L'exposition médiatique se fixa sur les violences liées au football pour des raisons essentiellement politiques. Thatcher exploita sans vergogne l'impopularité du football, notamment pour faire diversion d'autres formes d'incivilités et de délinquance qui, favorisées par le fossé grandissant des inégalités, la précarité et les coupes budgétaires tous azimuts, connaissaient une forte recrudescence.
Par ailleurs, le traitement des supporters lambda était aussi musclé qu'il l'est en France actuellement. Le journaliste, auteur et supporter Red Tony Evans (The Times, The Independent, etc.) rapporte par exemple qu'il était banal de se faire malmener sans raison par la police. Le stade était une zone de non-droit : "Quand on allait voir un match, témoigne Evans, les libertés individuelles ne comptaient plus. La police vous traitait comme bon lui semblait."
Ce dénigrement indiscriminé conduisit à une dévalorisation puis une haine du supporter, et par extension du football. Des questions que les politiciens s'empressèrent d'instrumentaliser. On constate en France ces caractéristiques dans la classe politique et chez les forces de l'ordre.
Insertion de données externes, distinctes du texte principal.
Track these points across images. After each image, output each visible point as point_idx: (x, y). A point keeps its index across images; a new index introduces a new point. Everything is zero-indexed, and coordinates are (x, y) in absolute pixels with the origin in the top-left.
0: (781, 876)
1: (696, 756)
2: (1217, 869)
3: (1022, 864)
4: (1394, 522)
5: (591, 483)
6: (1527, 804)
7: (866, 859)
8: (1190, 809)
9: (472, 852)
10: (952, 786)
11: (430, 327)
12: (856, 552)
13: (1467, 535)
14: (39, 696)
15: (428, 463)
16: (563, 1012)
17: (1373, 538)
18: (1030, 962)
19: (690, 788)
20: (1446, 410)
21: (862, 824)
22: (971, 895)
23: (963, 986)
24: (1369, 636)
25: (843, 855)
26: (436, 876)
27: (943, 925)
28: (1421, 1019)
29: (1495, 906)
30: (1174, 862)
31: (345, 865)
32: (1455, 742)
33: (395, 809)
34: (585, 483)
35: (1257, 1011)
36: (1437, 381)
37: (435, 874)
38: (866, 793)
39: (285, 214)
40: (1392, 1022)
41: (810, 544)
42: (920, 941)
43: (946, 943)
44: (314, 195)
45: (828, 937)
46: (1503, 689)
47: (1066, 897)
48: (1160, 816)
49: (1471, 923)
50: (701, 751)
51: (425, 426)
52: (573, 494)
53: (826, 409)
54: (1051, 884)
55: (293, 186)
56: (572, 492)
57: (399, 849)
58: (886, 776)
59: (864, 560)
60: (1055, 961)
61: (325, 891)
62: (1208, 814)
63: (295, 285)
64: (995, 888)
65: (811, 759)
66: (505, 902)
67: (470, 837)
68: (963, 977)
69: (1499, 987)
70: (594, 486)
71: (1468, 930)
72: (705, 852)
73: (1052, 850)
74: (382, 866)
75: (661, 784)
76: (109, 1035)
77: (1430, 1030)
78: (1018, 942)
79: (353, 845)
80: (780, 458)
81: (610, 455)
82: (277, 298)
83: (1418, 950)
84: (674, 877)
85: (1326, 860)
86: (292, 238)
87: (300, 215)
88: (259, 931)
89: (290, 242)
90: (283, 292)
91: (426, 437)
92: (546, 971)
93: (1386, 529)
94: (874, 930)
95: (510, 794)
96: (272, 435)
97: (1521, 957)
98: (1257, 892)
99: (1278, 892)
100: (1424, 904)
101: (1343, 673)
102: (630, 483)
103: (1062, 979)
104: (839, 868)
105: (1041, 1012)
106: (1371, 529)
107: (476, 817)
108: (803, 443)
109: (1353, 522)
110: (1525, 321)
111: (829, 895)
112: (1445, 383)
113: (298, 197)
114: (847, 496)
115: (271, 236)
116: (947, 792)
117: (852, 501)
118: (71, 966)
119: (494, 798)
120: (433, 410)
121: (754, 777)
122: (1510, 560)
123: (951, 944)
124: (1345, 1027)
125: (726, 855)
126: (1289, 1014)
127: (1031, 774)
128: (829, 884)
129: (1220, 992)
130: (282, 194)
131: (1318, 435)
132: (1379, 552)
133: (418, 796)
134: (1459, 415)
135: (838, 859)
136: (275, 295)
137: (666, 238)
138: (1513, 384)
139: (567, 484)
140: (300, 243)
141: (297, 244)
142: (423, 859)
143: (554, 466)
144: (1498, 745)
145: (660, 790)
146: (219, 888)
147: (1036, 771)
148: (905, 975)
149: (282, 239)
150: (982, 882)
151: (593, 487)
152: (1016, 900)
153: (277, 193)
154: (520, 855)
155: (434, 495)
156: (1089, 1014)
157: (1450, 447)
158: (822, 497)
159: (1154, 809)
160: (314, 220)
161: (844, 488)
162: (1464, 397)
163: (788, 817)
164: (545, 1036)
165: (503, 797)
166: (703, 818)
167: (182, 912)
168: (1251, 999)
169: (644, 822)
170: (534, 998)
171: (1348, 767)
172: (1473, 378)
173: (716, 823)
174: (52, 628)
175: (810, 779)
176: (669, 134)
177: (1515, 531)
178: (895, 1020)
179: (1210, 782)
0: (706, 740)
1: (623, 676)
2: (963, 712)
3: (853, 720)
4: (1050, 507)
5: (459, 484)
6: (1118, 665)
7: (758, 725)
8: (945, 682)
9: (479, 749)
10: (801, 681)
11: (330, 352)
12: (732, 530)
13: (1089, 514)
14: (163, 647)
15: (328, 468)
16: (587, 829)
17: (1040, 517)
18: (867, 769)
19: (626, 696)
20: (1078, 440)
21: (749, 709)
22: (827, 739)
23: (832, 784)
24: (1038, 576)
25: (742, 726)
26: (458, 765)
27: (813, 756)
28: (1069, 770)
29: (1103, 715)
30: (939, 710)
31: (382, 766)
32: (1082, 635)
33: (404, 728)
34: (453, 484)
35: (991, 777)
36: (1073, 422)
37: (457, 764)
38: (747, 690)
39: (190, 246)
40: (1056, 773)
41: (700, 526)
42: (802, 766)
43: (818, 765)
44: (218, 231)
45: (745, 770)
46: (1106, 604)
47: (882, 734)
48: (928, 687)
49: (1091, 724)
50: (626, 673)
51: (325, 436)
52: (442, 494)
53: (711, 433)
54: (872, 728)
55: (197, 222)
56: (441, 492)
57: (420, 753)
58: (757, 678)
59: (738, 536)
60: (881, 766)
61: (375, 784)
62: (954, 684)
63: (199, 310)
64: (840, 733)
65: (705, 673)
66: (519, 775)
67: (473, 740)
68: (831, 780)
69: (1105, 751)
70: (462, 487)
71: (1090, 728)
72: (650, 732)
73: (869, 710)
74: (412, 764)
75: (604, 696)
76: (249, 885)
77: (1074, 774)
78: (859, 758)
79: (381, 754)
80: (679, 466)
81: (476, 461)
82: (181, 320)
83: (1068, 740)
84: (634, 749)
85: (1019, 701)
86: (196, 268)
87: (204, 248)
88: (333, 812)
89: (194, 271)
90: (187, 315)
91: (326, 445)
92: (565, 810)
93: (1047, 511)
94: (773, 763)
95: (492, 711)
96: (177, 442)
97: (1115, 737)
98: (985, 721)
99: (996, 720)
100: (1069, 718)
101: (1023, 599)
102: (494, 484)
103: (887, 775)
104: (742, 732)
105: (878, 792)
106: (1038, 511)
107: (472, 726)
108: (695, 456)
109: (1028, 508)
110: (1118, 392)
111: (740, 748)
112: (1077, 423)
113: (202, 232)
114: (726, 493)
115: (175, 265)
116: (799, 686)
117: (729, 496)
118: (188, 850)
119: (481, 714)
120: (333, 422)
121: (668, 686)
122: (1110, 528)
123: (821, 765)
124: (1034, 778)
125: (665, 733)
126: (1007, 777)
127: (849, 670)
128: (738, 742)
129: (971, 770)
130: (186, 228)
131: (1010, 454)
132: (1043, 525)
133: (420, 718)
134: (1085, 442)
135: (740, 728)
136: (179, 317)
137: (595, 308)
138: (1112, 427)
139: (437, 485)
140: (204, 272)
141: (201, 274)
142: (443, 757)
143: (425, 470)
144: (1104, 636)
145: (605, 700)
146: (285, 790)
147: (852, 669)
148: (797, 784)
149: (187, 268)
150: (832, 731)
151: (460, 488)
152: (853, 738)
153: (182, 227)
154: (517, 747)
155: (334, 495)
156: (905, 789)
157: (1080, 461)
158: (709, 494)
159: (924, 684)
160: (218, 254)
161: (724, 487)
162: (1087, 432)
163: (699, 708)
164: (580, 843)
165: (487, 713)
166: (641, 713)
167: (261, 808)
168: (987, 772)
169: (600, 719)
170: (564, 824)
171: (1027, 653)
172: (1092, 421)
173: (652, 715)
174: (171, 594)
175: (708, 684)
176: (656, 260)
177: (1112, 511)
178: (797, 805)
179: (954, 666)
Idem chez les instances, par certains aspects aussi archaïques que leurs homologues anglaises de l'époque.
L'année charnière en Angleterre fut 1985, "l'annus horribilis" du football anglais (voir ici). Thatcher forma un "cabinet de guerre" et envisagea le football uniquement comme un enjeu de law and order (maintien de l'ordre). Mais le réel catalyseur des changements positifs et structurels sera, comme souvent, un drame : Hillsborough.
Quarante ans de retard
Quarante ans plus tard, la France, traversée par des problématiques comparables, adopte la même ligne contre-productive des mesures liberticides non ciblées et du tout-répressif. Au lieu d'envisager une approche à l'allemande qui a porté ses fruits, nos dirigeants choisissent de s'embourber dans des voies strictement sécuritaires et dépassées, faites de tunnels débouchant sur l'échec. Avec trop souvent, en corollaire, mensonges et malversations.
Il est louable et nécessaire d'appeler, comme le fait Emmanuel Macron, à "tirer les enseignements" des graves défaillances du Stade de France. Toutefois, la formule est éculée et ces leçons s'avèrent fréquemment aléatoires. La seule vraie solution durable est de repenser les modèles, de revoir les pratiques pour rebâtir sur du neuf. En étroite coopération avec les principaux concernés : les organismes et associations de supporters.
Le gouvernement français et les acteurs institutionnels du secteur - forces de l'ordre, préfectures, clubs, instances sportives et autres - doivent saisir cette opportunité pour rattraper le temps perdu et, enfin, aller de l'avant.
LIRE AUSSI
Hillsborough, heure zéro. 1/ Au bord de la catastrophe
Hillsborough, heure zéro. 2/ Au bout du tunnel

[1] Ces fake news émanaient initialement d'une agence de presse locale, la Whites Press Agency. Cette dernière a toujours maintenu que leurs sources provenaient de haut gradés de la South Yorkshire Police, d'un responsable des services de secours et du député conservateur local Irvine Patnick, un allié de Thatcher.